Improve concurrency documentation
Using sharp to compress a large number of images, it kept only using around 550% CPU, despite me having 14 cores available. I read https://sharp.pixelplumbing.com/api-utility/#concurrency, but this seemed to indicate it should be working properly out of the box, as sharp.concurrency() was correctly returning 14.
After digging through some other issues in this repo I eventually figured out that I could make it use my full CPU by setting process.env.UV_THREADPOOL_SIZE = 14. I suppose this is because there's a lot of overhead when using multiple threads on one image, so it's more efficient to process 14 separate images each with a single thread.
I think the documentation is misleading here; it implies that sharp is very efficient at using multiple threads, so when processing lots of images using 14 threads per image would be about as efficient as using 1 thread per image. But in reality that appears to not be the case, the latter is much faster. So I recommend that the documentation make the user aware of this, and tell them that if they need to process multiple images efficiently, they need to manually increase process.env.UV_THREADPOOL_SIZE.
Did you see the following sentence?
https://sharp.pixelplumbing.com/api-utility/#concurrency
The maximum number of images that sharp can process in parallel is controlled by libuv’s
UV_THREADPOOL_SIZEenvironment variable, which defaults to 4.
Perhaps we need to clarify what concurrency and parallelism mean in this context, and/or move this text to the performance section rather than under API?
I did see that; there was certainly some lack of insight on my part, but I also think the documentation could be clearer. I assumed that Sharp was generally "doing smart things" with my CPUs and it would be counterproductive for me to fiddle with it. But in reality it appears that the defaults are just really bad on any machine with more than 4 cores, and I think it would be good to mention that explicitly. (Or change the defaults, but I expect there was some good reason they were set to that in the first place.)
The thread pool size isn't really in sharp's control but up to libuv. I do wonder why it's so low - are these threads more expensive than usual or something? Threads are supposed to be fairly cheap as long as they can be suspended.
Yes, the default size of the libuv (and therefore Node.js) threadpool is the limiting factor here. There have been a few attempts over the years to adopt a more dynamic approach to sizing, with the latest being https://github.com/libuv/libuv/pull/4415. If that lands then Node.js itself could be modified to dynamically size its threadpool to the core count, respecting cgroups etc.
Thanks, that PR looks very relevant. Immich's approach to this is to run a script before startup to set this environmental variable to the number of CPU cores (respecting cgroups).

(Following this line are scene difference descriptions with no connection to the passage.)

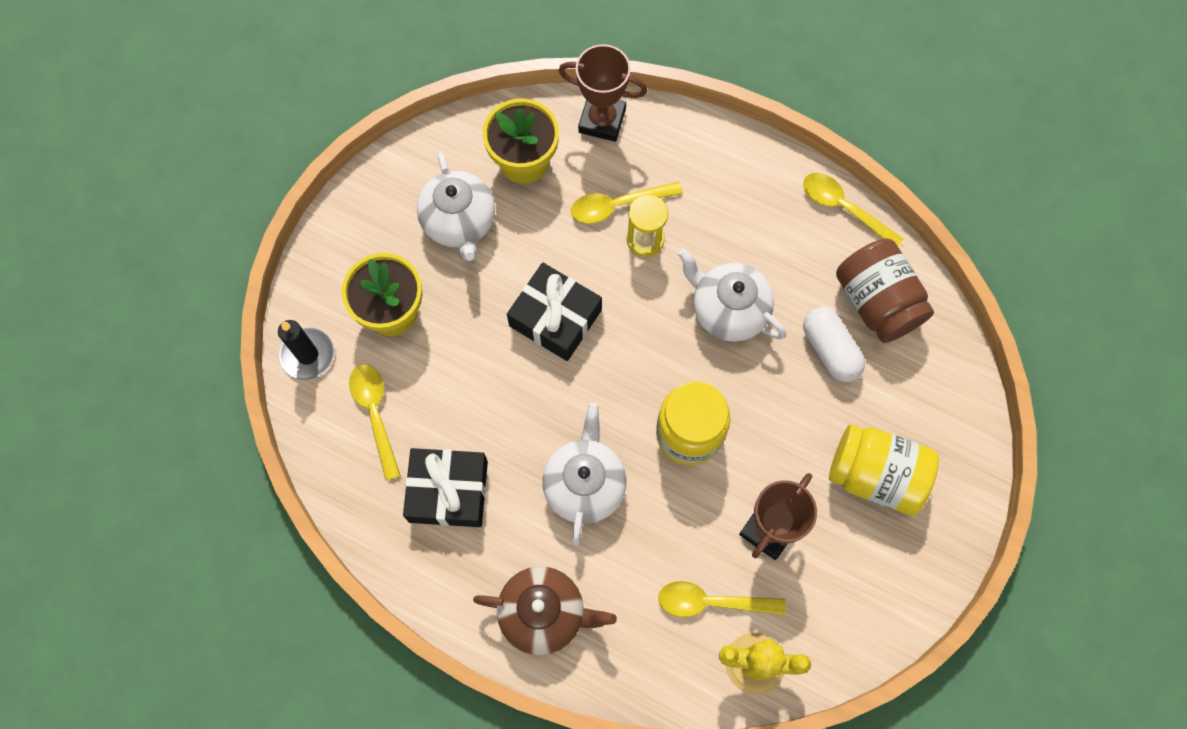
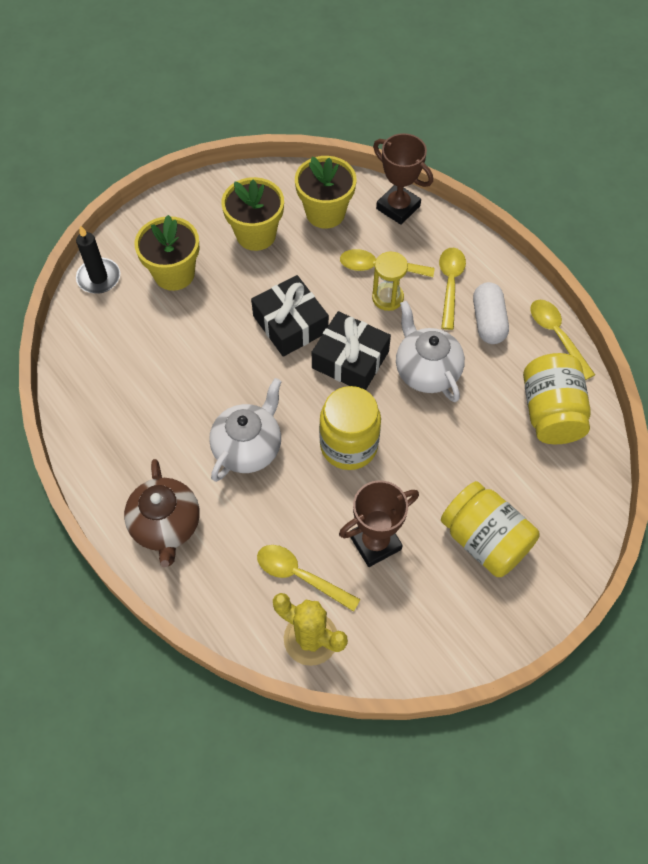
camera: 25 degrees right, 10 degrees down
yellow spoon [349,364,401,480] -> yellow spoon moved to [439,248,466,330]
black gift [403,448,488,527] -> black gift moved to [312,311,391,390]
white teapot [417,153,495,261] -> yellow flower pot [221,177,284,251]
brown teapot [473,566,617,655] -> brown teapot turned 45 degrees clockwise [124,459,200,567]
white capsule [803,307,865,382] -> white capsule moved to [473,282,509,344]
brown jar [836,238,934,343] -> yellow jar [523,353,591,444]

Related, there's a section in the docs:
For example, by default, a machine with 8 CPU cores will process 4 images in parallel and use up to 8 threads per image, so there will be up to 32 concurrent threads.
I personally only see high utilization when scaling the number of images processed at once, and it seems to scale at about a core per concurrent image. Are the 8 threads mentioned here only in certain situations?
Commit https://github.com/lovell/sharp/commit/e688c536591df712001933be1ca4d5c685199f87 should make the docs clearer. These will be re-published along with the next release.
I personally only see high utilization when scaling the number of images processed at once, and it seems to scale at about a core per concurrent image. Are the 8 threads mentioned here only in certain situations?
It's format (input and output) dependent; I've removed the "up to 32 concurrent threads" bit to avoid confusion.
The updated docs have now been published as part of v0.34.3 - please see https://sharp.pixelplumbing.com/performance/